*Required task*.
Return every line of the listing below that contains the word "keeps", matching case exactly.

(Collected data entries)
^^^^^^^^^^^^^^^^

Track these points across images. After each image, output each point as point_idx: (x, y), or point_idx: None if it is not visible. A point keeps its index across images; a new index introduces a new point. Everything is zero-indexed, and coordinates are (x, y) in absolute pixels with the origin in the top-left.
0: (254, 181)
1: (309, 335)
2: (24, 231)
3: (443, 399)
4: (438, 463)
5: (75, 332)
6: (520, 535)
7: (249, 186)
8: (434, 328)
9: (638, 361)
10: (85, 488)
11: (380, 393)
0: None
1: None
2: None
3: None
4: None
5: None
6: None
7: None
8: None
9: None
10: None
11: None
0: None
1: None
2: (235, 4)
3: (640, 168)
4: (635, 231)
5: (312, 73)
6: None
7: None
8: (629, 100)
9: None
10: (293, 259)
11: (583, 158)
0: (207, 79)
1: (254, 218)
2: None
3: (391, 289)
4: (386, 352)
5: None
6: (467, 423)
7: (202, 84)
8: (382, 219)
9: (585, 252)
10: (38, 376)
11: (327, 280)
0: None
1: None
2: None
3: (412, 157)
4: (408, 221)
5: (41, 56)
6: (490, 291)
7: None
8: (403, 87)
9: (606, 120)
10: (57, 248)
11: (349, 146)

^^^^^^^^^^^^^^^^

*Final result*.
Track these points across images. After each image, output each point as point_idx: (x, y), or point_idx: None if it is not visible. A point keeps its index across images; a new index introduces a new point. Everything is zero-indexed, and coordinates are (x, y) in absolute pixels with the origin in the top-left.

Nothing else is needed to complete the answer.